=== Exercise instructions ===
a: List every U.S. state named in the passage on wolf reintroduction, giving each state once.
b: Explain why the passage on wolf reintroduction says the wolves were bound to leave the wilderness areas where they were transplanted.

=== Extracted text ===
::::::::::

Along with that burgeoning population it was determined two other experimental groups were needed to create a viable population in the region.
 
Initially, the goal was 30 packs and 300 individual wolves.
 
As the years wore on, wolf supporters pushed for increases in those numbers.
 
When wolves were finally taken off the endangered species list in 2011 their documented numbers neared 2,000 in Montana, Wyoming and Idaho.
 
But wolves are dispersing animals by nature and it was inevitable they would not only leave the wilderness areas where they were transplanted, but also the states themselves.
 
Idaho and Oregon share a unique border: Hells Canyon and the Snake River that carved it. The Seven Devils Range can be seen from most high points in Oregon’s Wallowa Valley, bordered by its own mountain range, the Wallowas, and the largest wilderness in the state, the 364,000-acre Eagle Cap.
So much wild country for wildlife — yet rivers, mountain ranges, and grazing pastures don’t mean the same thing to a wolf who can travel up to 100 miles a day looking for food or new territory.
When the federal government announced its decision to insert wolves into central Idaho, that state’s Legislature passed a law prohibiting the reintroduction.
 
Jim Holyan, wildlife biologist for the Nez Perce Tribe, based in Lapwai, Idaho, near the Seven Devils, said, “Idaho didn’t want anything to do with wolves.”

::::::::::

=== Material shown ===
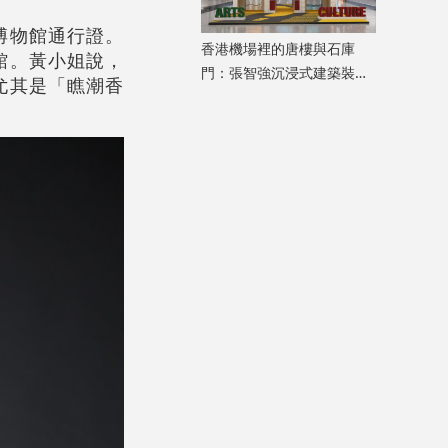
博物館通行證。
香港機場裡的唐樓與石庫
館。黃小姐說，
門：張智強沉浸式建築裝置
尤其是「瞧潮香
重構港滬記憶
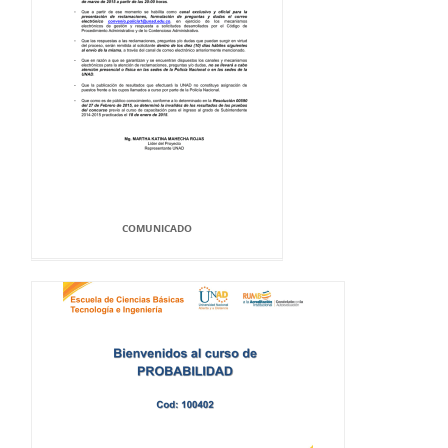
COMUNICADO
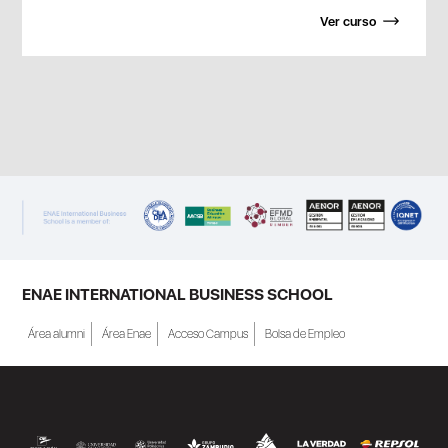
Ver curso
ENAE INTERNATIONAL BUSINESS SCHOOL
Área alumni
Área Enae
Acceso Campus
Bolsa de Empleo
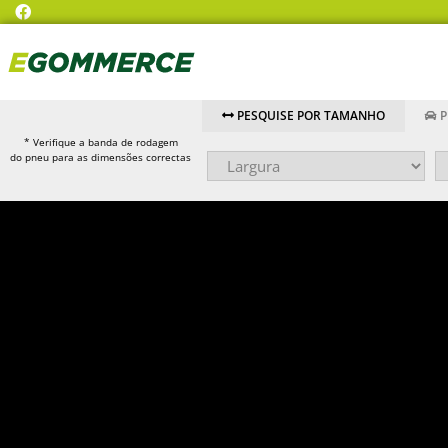
PESQUISE POR TAMANHO
P
* Verifique a banda de rodagem
do pneu para as dimensões correctas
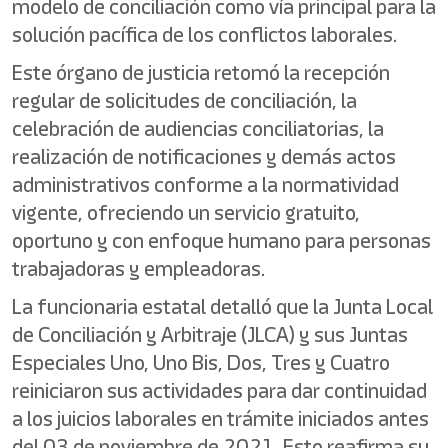
modelo de conciliación como vía principal para la
solución pacífica de los conflictos laborales.
Este órgano de justicia retomó la recepción
regular de solicitudes de conciliación, la
celebración de audiencias conciliatorias, la
realización de notificaciones y demás actos
administrativos conforme a la normatividad
vigente, ofreciendo un servicio gratuito,
oportuno y con enfoque humano para personas
trabajadoras y empleadoras.
La funcionaria estatal detalló que la Junta Local
de Conciliación y Arbitraje (JLCA) y sus Juntas
Especiales Uno, Uno Bis, Dos, Tres y Cuatro
reiniciaron sus actividades para dar continuidad
a los juicios laborales en trámite iniciados antes
del 03 de noviembre de 2021. Esto reafirma su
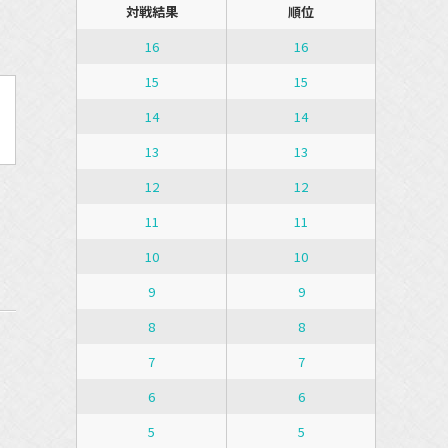
対戦結果
順位
16
16
15
15
14
14
13
13
12
12
11
11
10
10
9
9
8
8
7
7
6
6
5
5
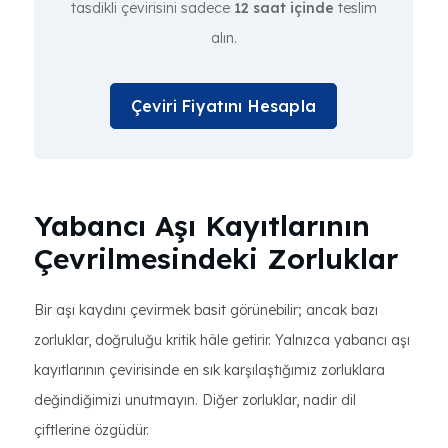
tasdikli çevirisini sadece
12 saat içinde
teslim
alın.
Çeviri Fiyatını Hesapla
Yabancı Aşı Kayıtlarının
Çevrilmesindeki Zorluklar
Bir aşı kaydını çevirmek basit görünebilir; ancak bazı
zorluklar, doğruluğu kritik hâle getirir. Yalnızca yabancı aşı
kayıtlarının çevirisinde en sık karşılaştığımız zorluklara
değindiğimizi unutmayın. Diğer zorluklar, nadir dil
çiftlerine özgüdür.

::::::::::

=== Answers to the exercises ===
a: Montana, Wyoming, Idaho, Oregon

b: Wolves are dispersing animals by nature. So it was inevitable that they would leave both the wilderness areas where they were transplanted and the states themselves.